We have frequently heard similar objections taken to his colouring, as have been made to Turner's - especially in the too abundant use of white; but such objections can only come from those who have not closely analysed the colouring of Nature. We were one day discussing this very question with an acquaintance by the sea-shore on a bright summer morning. Directing his attention to the tranquil surface of the ocean, then brightly reflecting the sun's rays, we asked him its colour. "White," he replied, after looking at it for a few moments; ‘yes; white, from the horizon almost to our feet, gradually harmonising into a tender blue as far as the eye reaches left and right.’ - ‘Are Turner and Pyne wrong, then?’ we again asked. - ‘No; right - there cannot be two opinions on the matter.’

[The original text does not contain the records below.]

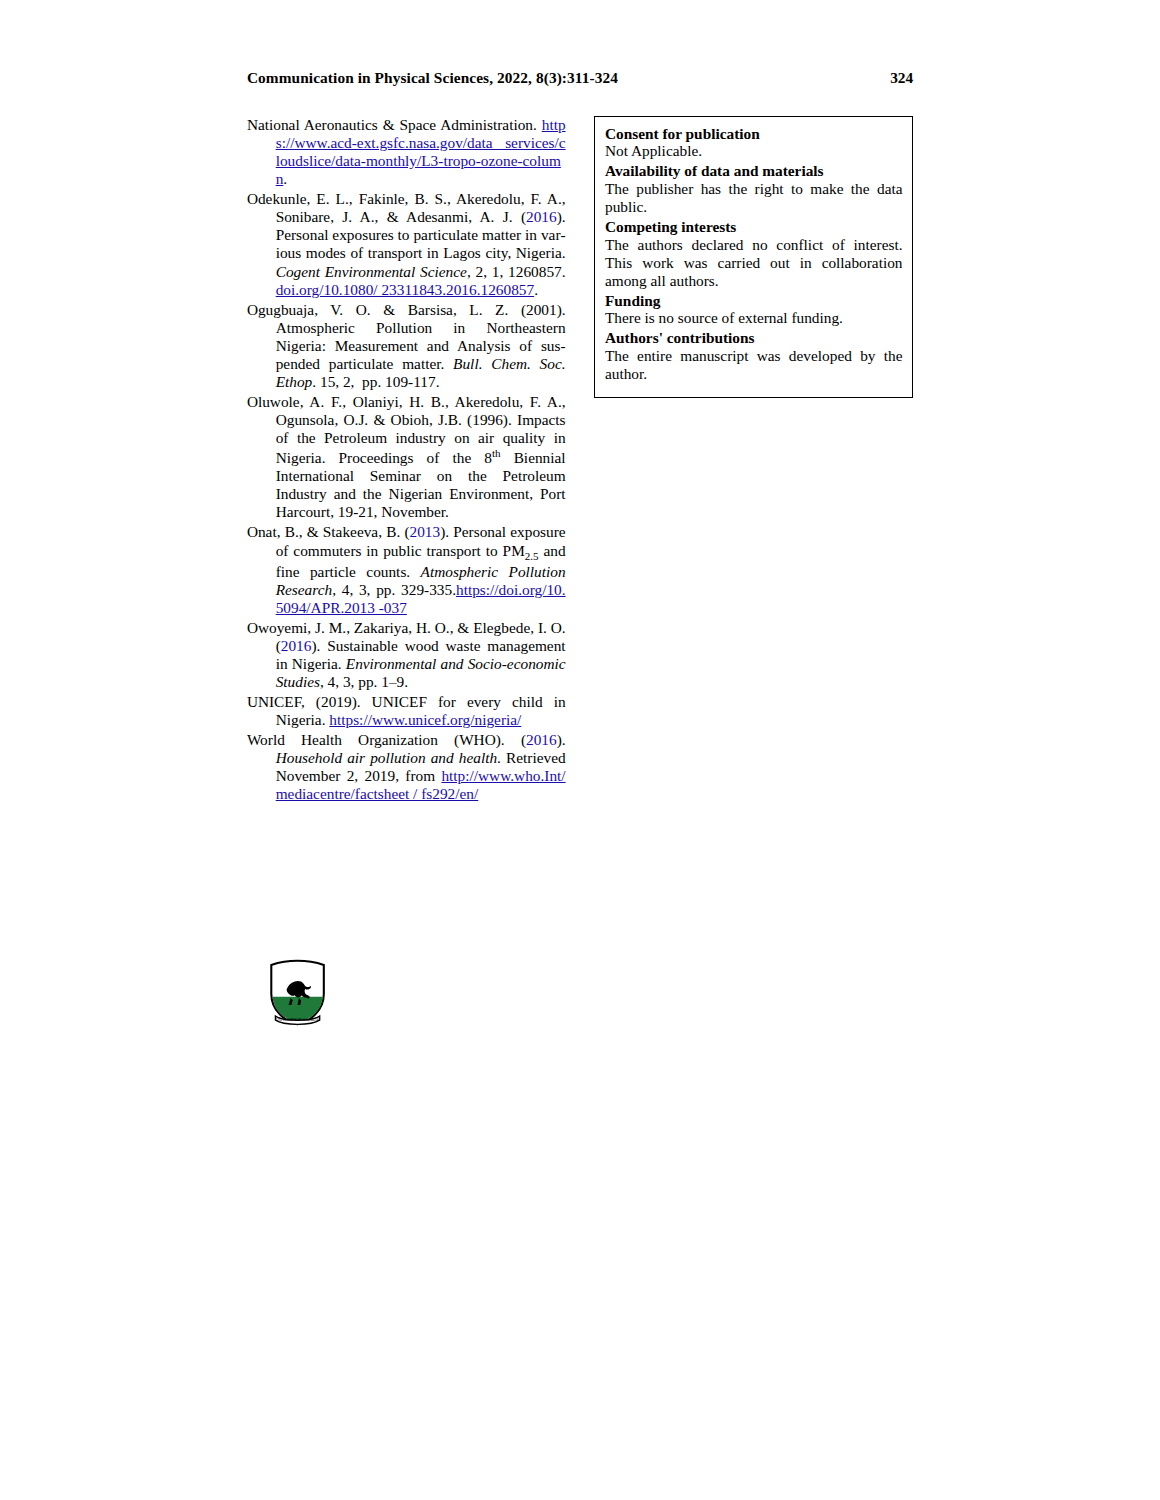Communication in Physical Sciences, 2022, 8(3):311-324
324
National Aeronautics & Space Administration. https://www.acd-ext.gsfc.nasa.gov/data_ services/cloudslice/data-monthly/L3-tropo-ozone-column.
Odekunle, E. L., Fakinle, B. S., Akeredolu, F. A., Sonibare, J. A., & Adesanmi, A. J. (2016). Personal exposures to particulate matter in various modes of transport in Lagos city, Nigeria. Cogent Environmental Science, 2, 1, 1260857. doi.org/10.1080/ 23311843.2016.1260857.
Ogugbuaja, V. O. & Barsisa, L. Z. (2001). Atmospheric Pollution in Northeastern Nigeria: Measurement and Analysis of suspended particulate matter. Bull. Chem. Soc. Ethop. 15, 2, pp. 109-117.
Oluwole, A. F., Olaniyi, H. B., Akeredolu, F. A., Ogunsola, O.J. & Obioh, J.B. (1996). Impacts of the Petroleum industry on air quality in Nigeria. Proceedings of the 8th Biennial International Seminar on the Petroleum Industry and the Nigerian Environment, Port Harcourt, 19-21, November.
Onat, B., & Stakeeva, B. (2013). Personal exposure of commuters in public transport to PM2.5 and fine particle counts. Atmospheric Pollution Research, 4, 3, pp. 329-335.https://doi.org/10.5094/APR.2013 -037
Owoyemi, J. M., Zakariya, H. O., & Elegbede, I. O. (2016). Sustainable wood waste management in Nigeria. Environmental and Socio-economic Studies, 4, 3, pp. 1–9.
UNICEF, (2019). UNICEF for every child in Nigeria. https://www.unicef.org/nigeria/
World Health Organization (WHO). (2016). Household air pollution and health. Retrieved November 2, 2019, from http://www.who.Int/mediacentre/factsheet / fs292/en/
Consent for publication
Not Applicable.
Availability of data and materials
The publisher has the right to make the data public.
Competing interests
The authors declared no conflict of interest. This work was carried out in collaboration among all authors.
Funding
There is no source of external funding.
Authors' contributions
The entire manuscript was developed by the author.
UNIVERSITY OF CALABAR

It is this inability to see things as they are in Nature which produces so much false and unsound judgement among the frequenters of our Art-exhibitions: they have not yet learned the ‘art of seeing,’ and are therefore incapable of pronouncing a verdict upon truths. It is only when they have acquired this power that they are in a position to form something like a just opinion of the relative merits of artists; ‘for, although with respect to the feeling and passion of pictures, it is often as impossible to criticise as to appreciate, except to such as are in some degree equal in powers of mind, and in some respects the same in modes of mind, with those whose works they judge; yet with respect to the representation of facts, it is possible for all, by attention, to form a right judgement of the respective powers and attainments of every artist. Truth is a bar of comparison at which they all may be examined, and according to the rank they take in this examination will almost invariably be that which, if capable of appreciating them in every respect, we should be just in assigning them.’

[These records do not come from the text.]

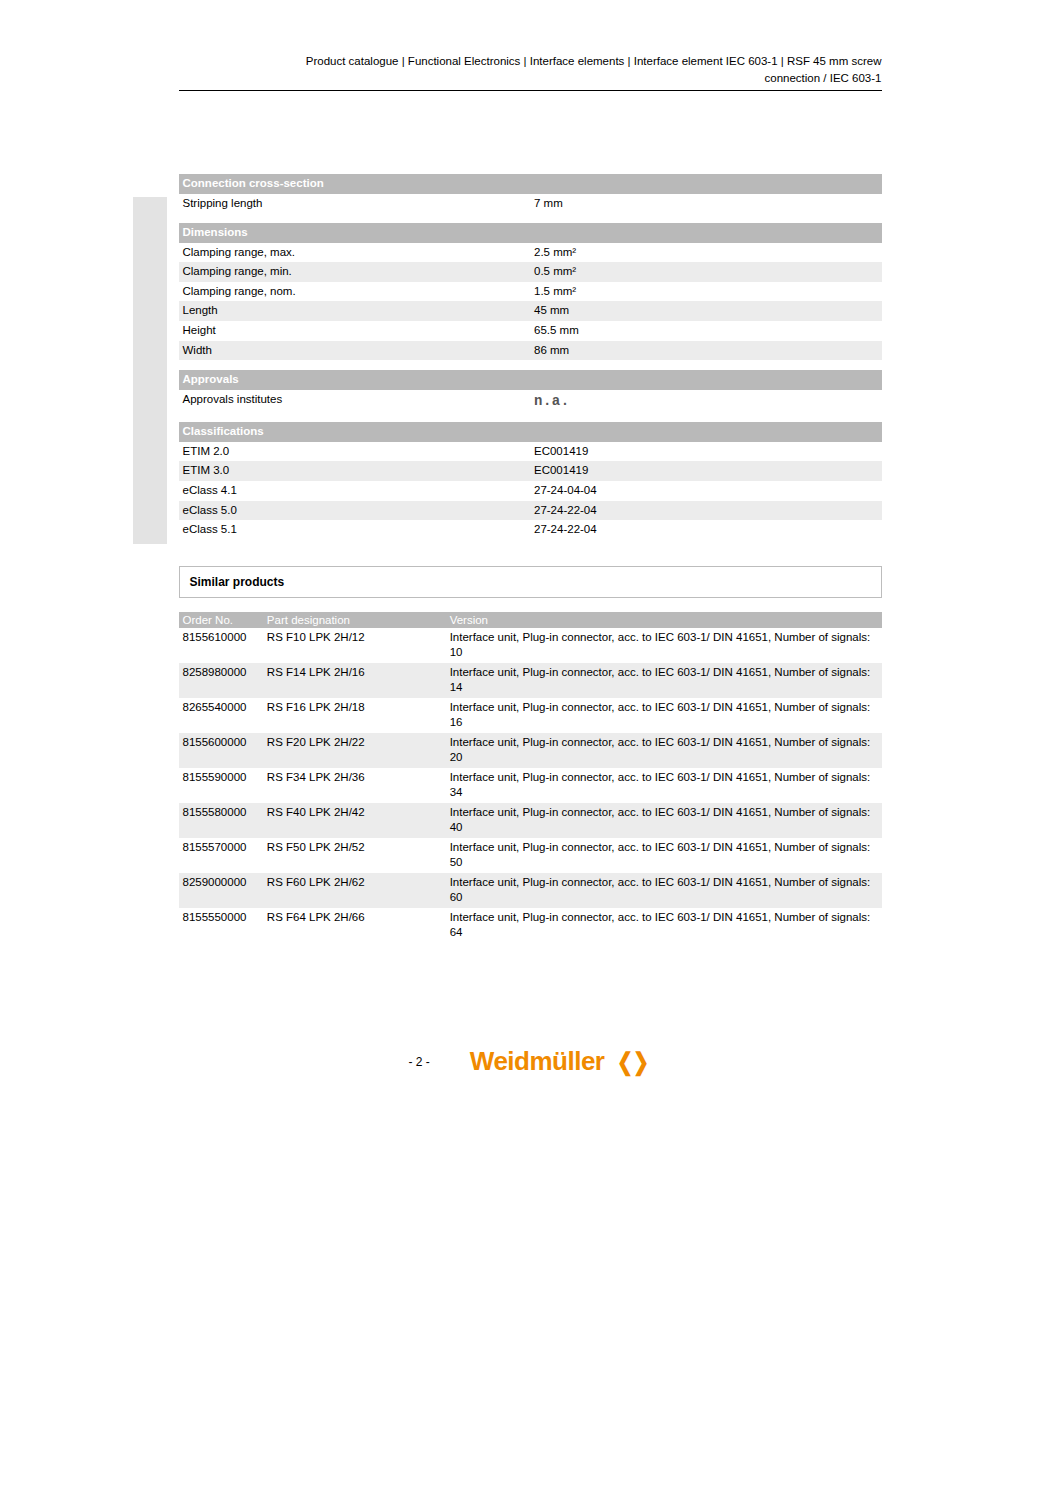Product catalogue | Functional Electronics | Interface elements | Interface element IEC 603-1 | RSF 45 mm screw
connection / IEC 603-1
| Connection cross-section |
| Stripping length | 7 mm |
| Dimensions |
| Clamping range, max. | 2.5 mm² |
| Clamping range, min. | 0.5 mm² |
| Clamping range, nom. | 1.5 mm² |
| Length | 45 mm |
| Height | 65.5 mm |
| Width | 86 mm |
| Approvals |
| Approvals institutes | n.a. |
| Classifications |
| ETIM 2.0 | EC001419 |
| ETIM 3.0 | EC001419 |
| eClass 4.1 | 27-24-04-04 |
| eClass 5.0 | 27-24-22-04 |
| eClass 5.1 | 27-24-22-04 |
Similar products
| Order No. | Part designation | Version |
| --- | --- | --- |
| 8155610000 | RS F10 LPK 2H/12 | Interface unit, Plug-in connector, acc. to IEC 603-1/ DIN 41651, Number of signals: 10 |
| 8258980000 | RS F14 LPK 2H/16 | Interface unit, Plug-in connector, acc. to IEC 603-1/ DIN 41651, Number of signals: 14 |
| 8265540000 | RS F16 LPK 2H/18 | Interface unit, Plug-in connector, acc. to IEC 603-1/ DIN 41651, Number of signals: 16 |
| 8155600000 | RS F20 LPK 2H/22 | Interface unit, Plug-in connector, acc. to IEC 603-1/ DIN 41651, Number of signals: 20 |
| 8155590000 | RS F34 LPK 2H/36 | Interface unit, Plug-in connector, acc. to IEC 603-1/ DIN 41651, Number of signals: 34 |
| 8155580000 | RS F40 LPK 2H/42 | Interface unit, Plug-in connector, acc. to IEC 603-1/ DIN 41651, Number of signals: 40 |
| 8155570000 | RS F50 LPK 2H/52 | Interface unit, Plug-in connector, acc. to IEC 603-1/ DIN 41651, Number of signals: 50 |
| 8259000000 | RS F60 LPK 2H/62 | Interface unit, Plug-in connector, acc. to IEC 603-1/ DIN 41651, Number of signals: 60 |
| 8155550000 | RS F64 LPK 2H/66 | Interface unit, Plug-in connector, acc. to IEC 603-1/ DIN 41651, Number of signals: 64 |
- 2 -Weidmüller❮❯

But a word, before we close, respecting the writings of Mr. Pyne; for, unlike too many of our painters, he is desirous, and has the ability, to impart to others the knowledge he has himself acquired. The series of papers - ‘The Nomenclature of Pictorial Art’ - commenced in the Art-Journal some years since, and, after a considerable lapse of time, continued during the last year and the present, contains a very large amount of theoretical information, most valuable to every amateur and artist; and his ‘Letters on Landscape,’ which appeared also in our publication in the years 1846-47, must take their place, if published separately, as we trust they may be some day, among the best manuals of instruction which can be placed in the hands of the young landscape-painter.”